Using the records below, report how many lines include "Price", and give no more than the number.

DATASET ENTRIES:
[Start of Attachment]
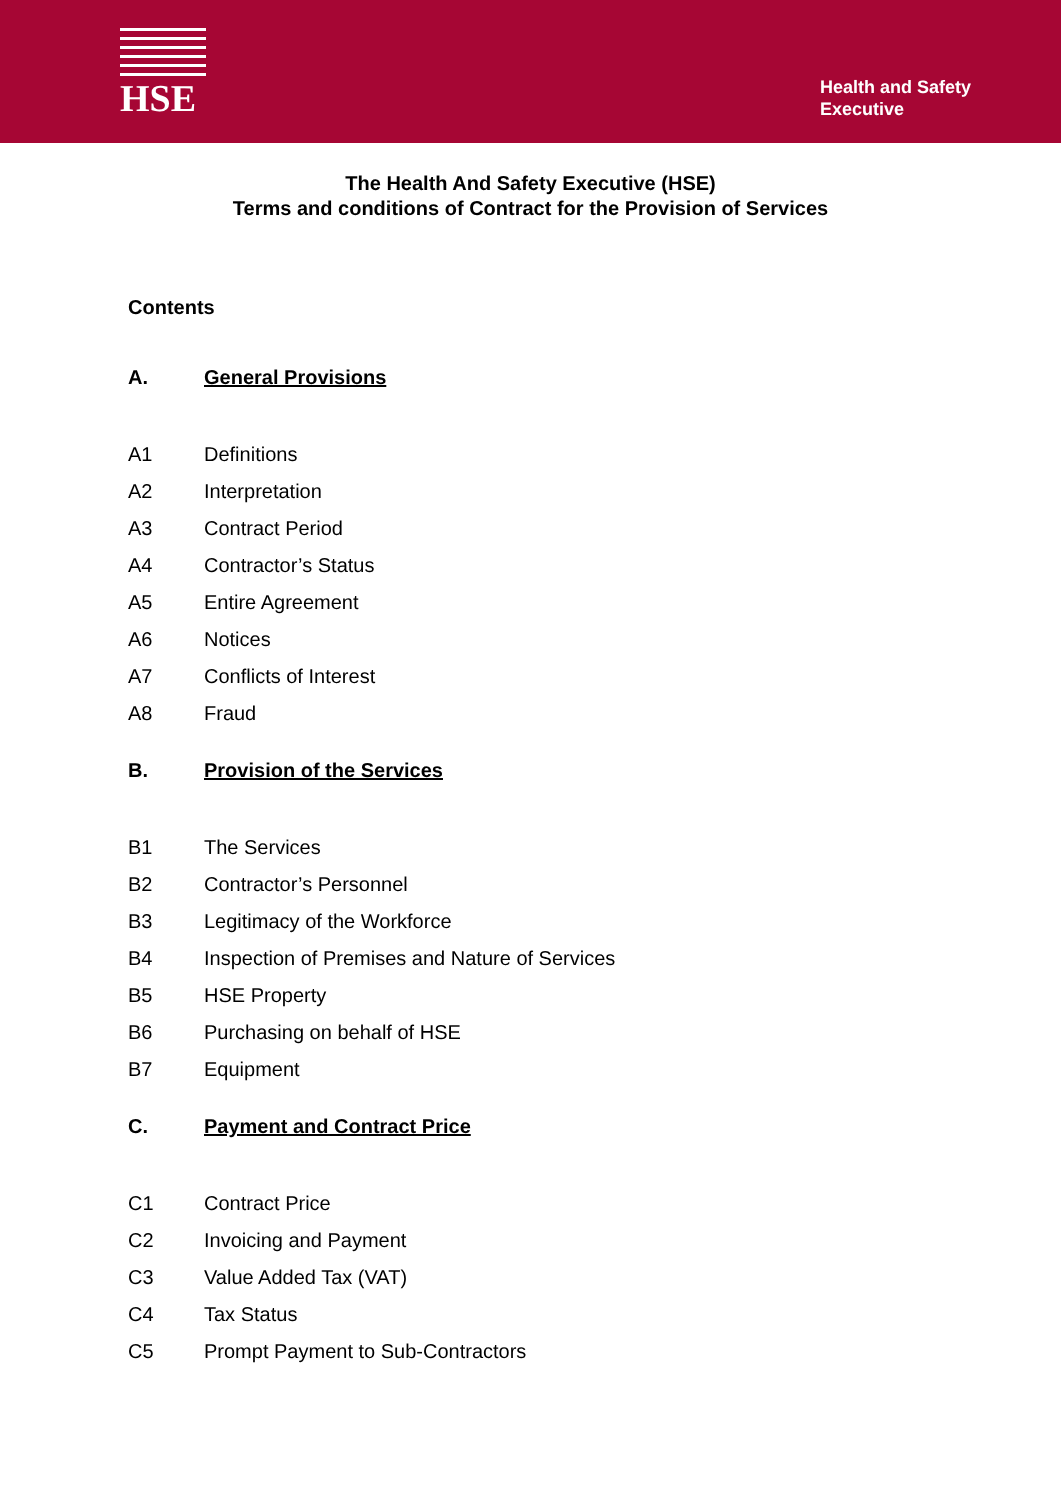HSE
Health and Safety
Executive
The Health And Safety Executive (HSE)
Terms and conditions of Contract for the Provision of Services
Contents
A. General Provisions
A1 Definitions
A2 Interpretation
A3 Contract Period
A4 Contractor’s Status
A5 Entire Agreement
A6 Notices
A7 Conflicts of Interest
A8 Fraud
B. Provision of the Services
B1 The Services
B2 Contractor’s Personnel
B3 Legitimacy of the Workforce
B4 Inspection of Premises and Nature of Services
B5 HSE Property
B6 Purchasing on behalf of HSE
B7 Equipment
C. Payment and Contract Price
C1 Contract Price
C2 Invoicing and Payment
C3 Value Added Tax (VAT)
C4 Tax Status
C5 Prompt Payment to Sub-Contractors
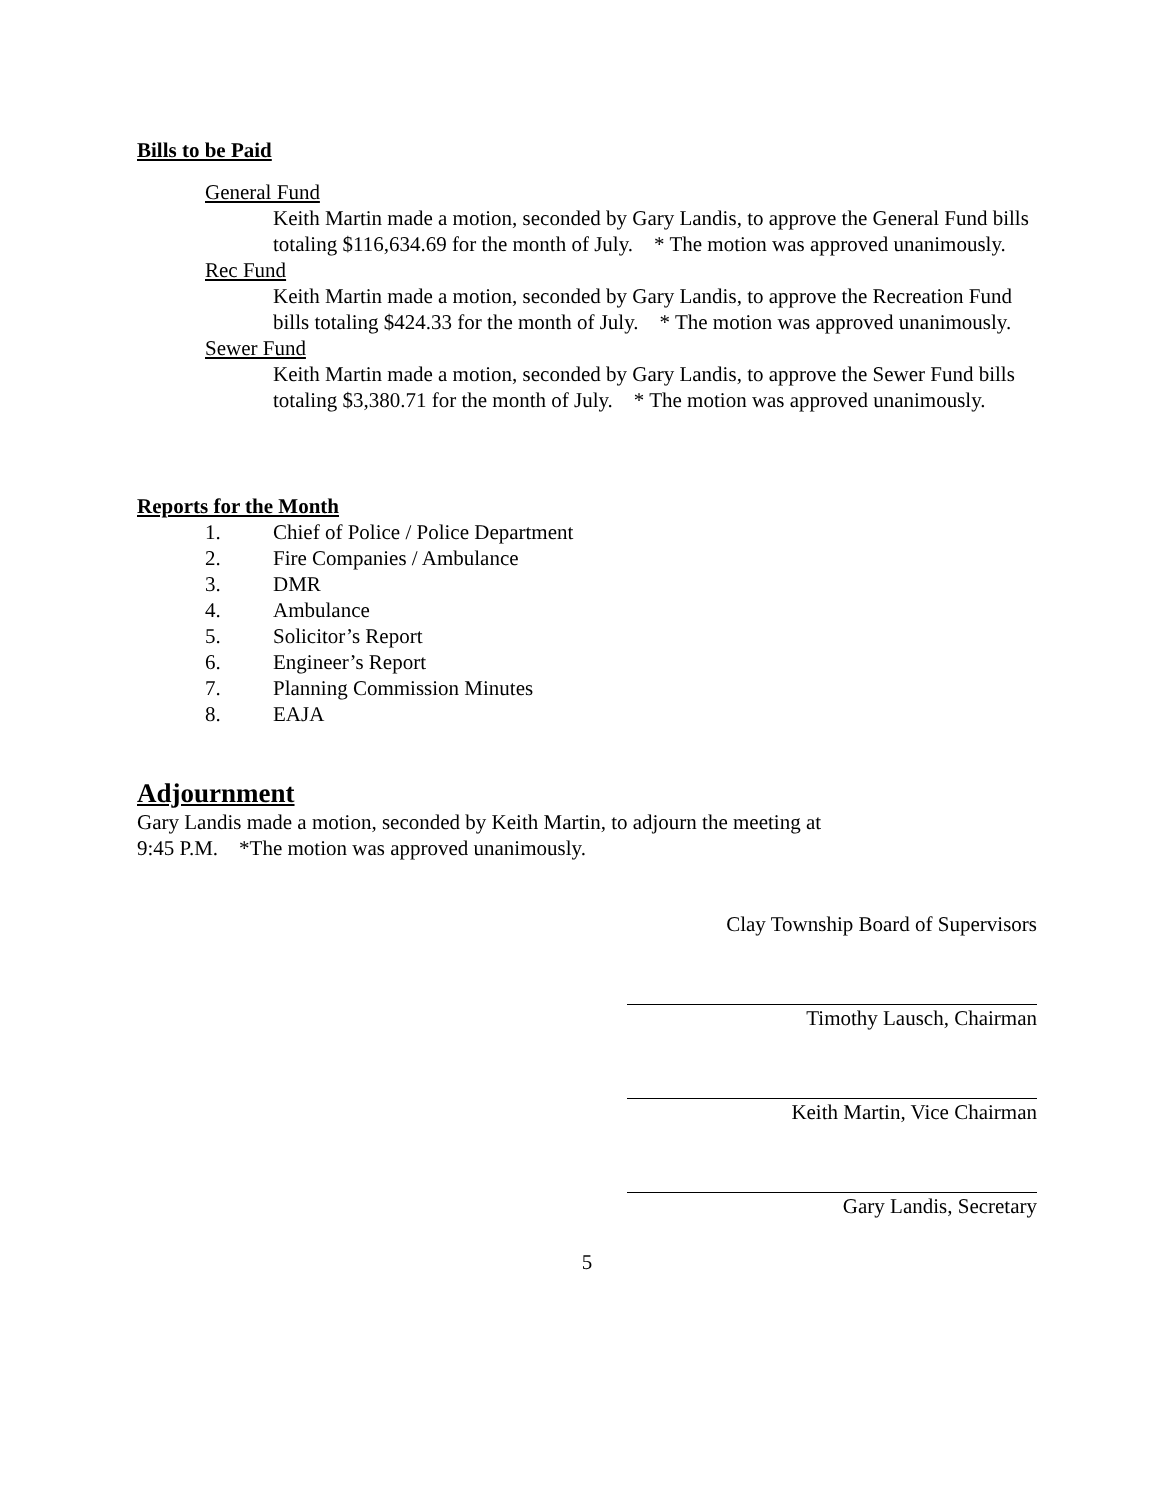Bills to be Paid
General Fund
Keith Martin made a motion, seconded by Gary Landis, to approve the General Fund bills totaling $116,634.69 for the month of July. * The motion was approved unanimously.
Rec Fund
Keith Martin made a motion, seconded by Gary Landis, to approve the Recreation Fund bills totaling $424.33 for the month of July. * The motion was approved unanimously.
Sewer Fund
Keith Martin made a motion, seconded by Gary Landis, to approve the Sewer Fund bills totaling $3,380.71 for the month of July. * The motion was approved unanimously.
Reports for the Month
1. Chief of Police / Police Department
2. Fire Companies / Ambulance
3. DMR
4. Ambulance
5. Solicitor’s Report
6. Engineer’s Report
7. Planning Commission Minutes
8. EAJA
Adjournment
Gary Landis made a motion, seconded by Keith Martin, to adjourn the meeting at
9:45 P.M. *The motion was approved unanimously.
Clay Township Board of Supervisors
Timothy Lausch, Chairman
Keith Martin, Vice Chairman
Gary Landis, Secretary
5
[End of Attachment]
EXERCISE RESPONSE:
2